(Beginning of Extract)
The Problem Statement
Goals of This Post-Mortem
Specifically, I would like to capture stats to use as metrics for comparison against future attempts.
I would also like to mutate the challenge for future attempts, for improvement purposes.
Further, I would like to consider the four questions, Stephan:
- What did we do well, that if we don't discuss we might forget?
- What did we learn?
- What should we do differently next time?
- What still puzzles us?
I wish to answers these four questions on this attempt, as well as the process I am creating by repeatedly doing these problems and then post-morteming them.
Stats of Interest
Started: Sun Apr 23 08:30:00 EDT 2017
Ended: Mon Apr 24 08:30:00 EDT 2017
Time to complete task: 24 hours
Tests created for this attempt: 4
End-to-end tests (usable in future attempts): 3
Past test results: N/A
Current test results: all passed
Future test results: N/A
Final result:
- Passed speed constraint
- Failed system test
- Meaning unknown
- Possibly failed memory constraint
- Possibly failed implementation
Constraints for next attempt:
- Same constraints as in problem-statement except:
- Three hours allotted time to complete task
- Create larger suite of tests in general
- Test every edge condition
- Test every specified constraint of final executable
- Rewrite end-to-end test such that they run a vatic_code_test executable
- This will allow end-to-end tests to run against non-python attempts
What did we do well, that if we don't discuss we might forget?
Given the options, I decided to tackle the question in the language I knew best, and, if I had time, then port it to the language I didn't know as well.
I believe this was the correct decision.
I setup my environment pretty quickly, and was even using pylint throughout (caught small errors that might've wasted my time pretty quickly).
What did we learn?
If I am going to take using different editors and IDEs seriously, I have to:
- note whenever I want something to be different
- note bad habits
- make bad habits impossible
Otherwise, I might as well stick to vim.
Pandas is a cool library that I want to get better at.
Printing to stdout is slow! I've learned this multiple times now and I'm now going to create a list of common speed enemies.
Only solve a problem once it is proven to be a problem. Again, learned this multiple times now, but it's a hard habit to break. Specifically, I tried to optimize away rounding error before verifying it would be a problem, and it ended up making my program too slow.
What should we do differently next time?
(End of Extract)
▶ [Work order A]: Translate this sentence from the post-mortem into Spanish: "Pandas is a cool library that I want to get better at."
(Beginning of Available records)
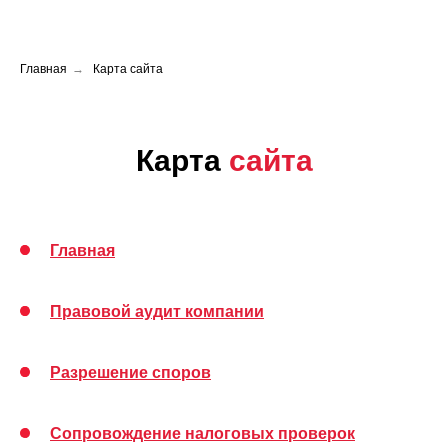
Главная
→
Карта сайта
Карта
сайта
Главная
Правовой аудит компании
Разрешение споров
Сопровождение налоговых проверок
(End of Available records)
▶ [Work order B]: Copy the row above line for line, leaving the picture out of your answer.

▶ [Written response A]: Pandas es una biblioteca genial en la que quiero mejorar.

▶ [Written response B]:
Главная
→
Карта сайта
Карта
сайта
Главная
Правовой аудит компании
Разрешение споров
Сопровождение налоговых проверок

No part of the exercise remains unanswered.